Dans le cadre de l’analyse des soumissions, la Ville constate que le prix final du calcul détaillé de la soumission d’Hexagone est le même que le prix indiqué dans son bordereau, sans plus. Elle contacte Hexagone pour vérifier si le prix final de sa soumission inclut la valeur des taxes. Le représentant d’Hexagone répond par la négative. Dans un premier temps, la Ville rajoute de son propre chef la valeur des taxes au prix de la soumission d’Hexagone, et il s’avère que celle-ci demeure, malgré l’ajout, celle ayant présenté la soumission la plus basse parmi les soumissionnaires conformes.
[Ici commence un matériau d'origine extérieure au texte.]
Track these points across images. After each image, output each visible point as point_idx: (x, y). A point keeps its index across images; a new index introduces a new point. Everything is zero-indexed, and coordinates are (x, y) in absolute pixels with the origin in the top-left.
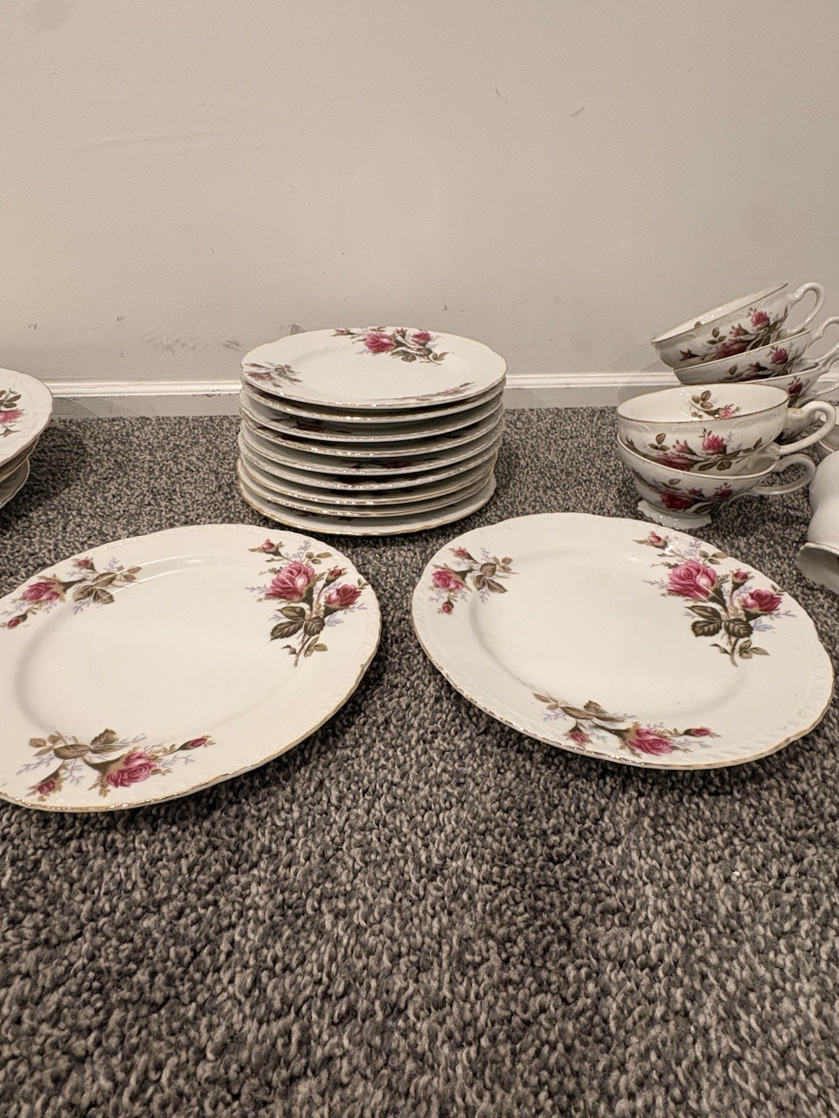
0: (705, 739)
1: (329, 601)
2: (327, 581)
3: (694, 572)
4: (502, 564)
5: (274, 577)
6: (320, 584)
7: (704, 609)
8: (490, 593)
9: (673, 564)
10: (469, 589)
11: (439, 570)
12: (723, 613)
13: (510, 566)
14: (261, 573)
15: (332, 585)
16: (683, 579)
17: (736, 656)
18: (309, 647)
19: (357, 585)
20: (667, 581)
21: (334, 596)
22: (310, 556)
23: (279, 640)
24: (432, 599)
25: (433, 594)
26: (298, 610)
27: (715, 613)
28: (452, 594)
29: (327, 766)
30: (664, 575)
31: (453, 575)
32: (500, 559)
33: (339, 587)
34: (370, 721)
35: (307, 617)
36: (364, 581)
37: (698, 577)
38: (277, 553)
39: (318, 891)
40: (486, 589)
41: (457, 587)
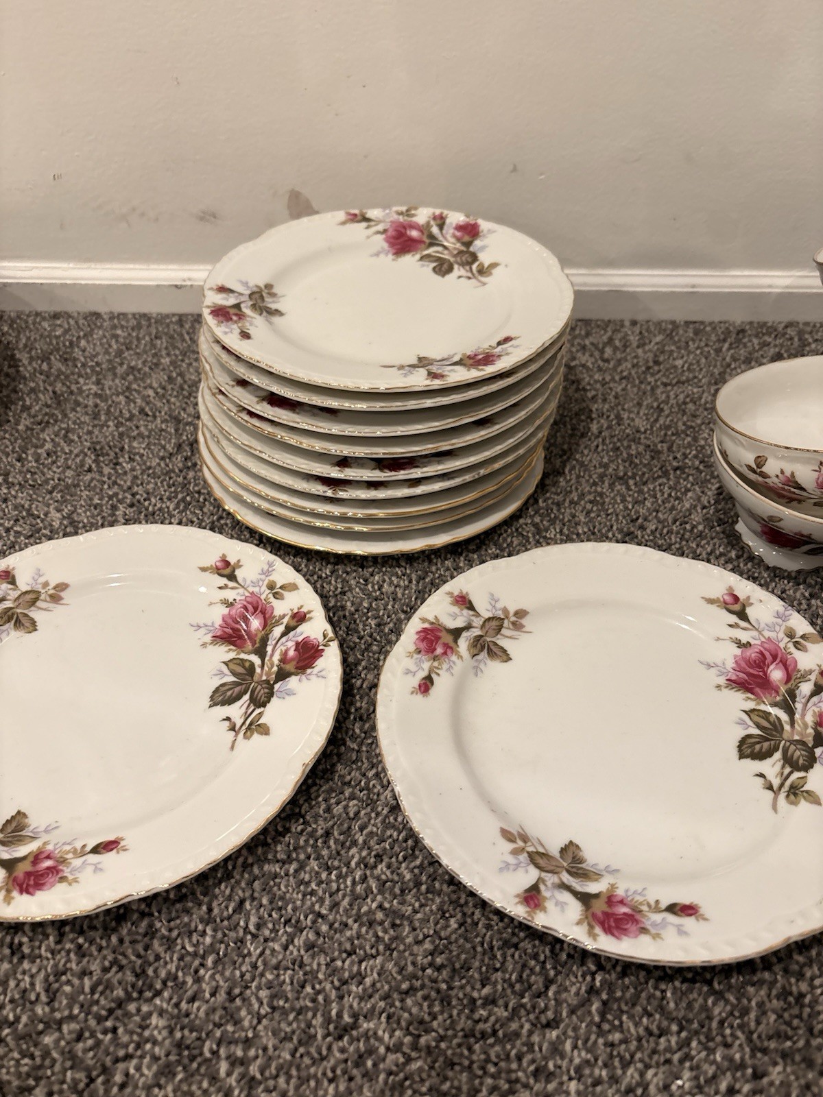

La Ville adopte donc une résolution octroyant le contrat à Hexagone pour le prix de 3 779 764.03$, soit le montant de 3 287 466$ inscrit à la soumission plus les taxes. Hexagone débute les travaux de construction.
Suite à une plainte de la part d’un autre soumissionnaire, remettant en question la légalité de la décision de la Ville de corriger le prix de la soumission d’Hexagone, la Ville obtient un avis juridique et se ravise : elle adopte une résolution modificatrice, laquelle annule la majoration du prix de la soumission, et octroie le contrat à Hexagone pour le montant initialement soumis par Hexagone, soit 3 287 466$. Hexagone s’oppose à cette seconde résolution, plaidant que les documents d’appel d’offres portaient à confusion et que la résolution initiale ne pouvait être modifiée rétroactivement. Elle entreprend donc un pourvoi en contrôle judiciaire contre la Ville, dans lequel elle demande au tribunal d’annuler la deuxième résolution de la Ville.
La Cour supérieure rejette le recours d’Hexagone et donne raison à la Ville. Tout d’abord, elle estime qu’il n’y a aucune incohérence prêtant à confusion dans les documents d’appel d’offres de la Ville. Le fait que le bordereau de soumission ne contienne pas de ligne dédiée au montant des taxes, alors que la Ville demande, dans ses instructions aux soumissionnaires, un prix final « incluant la taxe fédérale sur les produits et services (TPS) et la taxe de vente du Québec (TVQ) » n’est source d’aucune ambiguïté. Le « prix final » indiqué par Hexagone est inscrit tout juste à côté de la phrase « incluant la TPS et la TVQ ». Or, le prix soumis par Hexagone constitue donc de sa part un engagement irrévocable, lequel est valide pour une période de 120 jours, conformément aux documents d’appel d’offres.
Mais il y a plus. Le tribunal estime que la Ville ne pouvait légalement corriger le bordereau de soumission d’Hexagone et lui octroyer le contrat à Hexagone à un prix supérieur à celui soumis par cette dernière. En effet, il ne s’agissait manifestement pas d’une erreur cléricale, compte tenu de la conclusion précédente, et la Ville ne pouvait renégocier à la hausse le prix du contrat octroyé à Hexagone, ce qui est illégal. Les règles relatives à l’octroi de contrats par appel d’offres public étant d’ordre public, la résolution adoptée en premier lieu par la Ville était illégale et c’est à juste titre que la Ville a corrigé le tir en adoptant la deuxième résolution. Par laquelle elle octroyait le contrat à Hexagone pour le prix initialement soumis.
Conclusion
Pour conclure, cette récente décision nous rappelle que les soumissionnaires doivent faire preuve de vigilance lorsqu’ils rédigent leurs soumissions et complètent leur bordereau de soumission. En matière d’octroi de contrats publics, des règles strictes empêchent le donneur d’ouvrage public (par exemple, la Ville) d’octroyer un contrat pour un montant supérieur à celui indiqué dans le bordereau de soumission, et toute décision en sens contraire de la part de la Ville pourrait être annulée par un tribunal.
Ainsi, nous vous recommandons qu’en cas de divergence ou de contradictions entre les divers documents d’appel d’offres, un éventuel soumissionnaire se doit d’aviser le maître d’œuvre du projet avant le dépôt de sa soumission dès qu’il constate les contradictions ou les ambigüités contenues dans les documents d’appel d’offres. Une fois les soumissions ouvertes, il sera trop tard : les soumissionnaires ne pourront modifier ni retirer leur soumission avant la fin de la période de validité de celle-ci.
[1] Loi sur les cités et villes, LRLQ c. C-19, art. 373.